## Instruction
Among the records below, find the line that has "hfov_deg: 73.7"; from there, give the lines again exactly, and stop after the line that has "focal_mm: 16".

[Dataset entries]
*** Block opens ***
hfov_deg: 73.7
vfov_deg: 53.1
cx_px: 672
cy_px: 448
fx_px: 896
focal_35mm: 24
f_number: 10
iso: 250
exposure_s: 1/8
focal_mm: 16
*** Block closes ***
*** Block opens ***
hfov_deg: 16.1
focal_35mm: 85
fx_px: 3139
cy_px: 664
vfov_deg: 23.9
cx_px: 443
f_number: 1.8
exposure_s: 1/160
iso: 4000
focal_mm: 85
*** Block closes ***
## Response
hfov_deg: 73.7
vfov_deg: 53.1
cx_px: 672
cy_px: 448
fx_px: 896
focal_35mm: 24
f_number: 10
iso: 250
exposure_s: 1/8
focal_mm: 16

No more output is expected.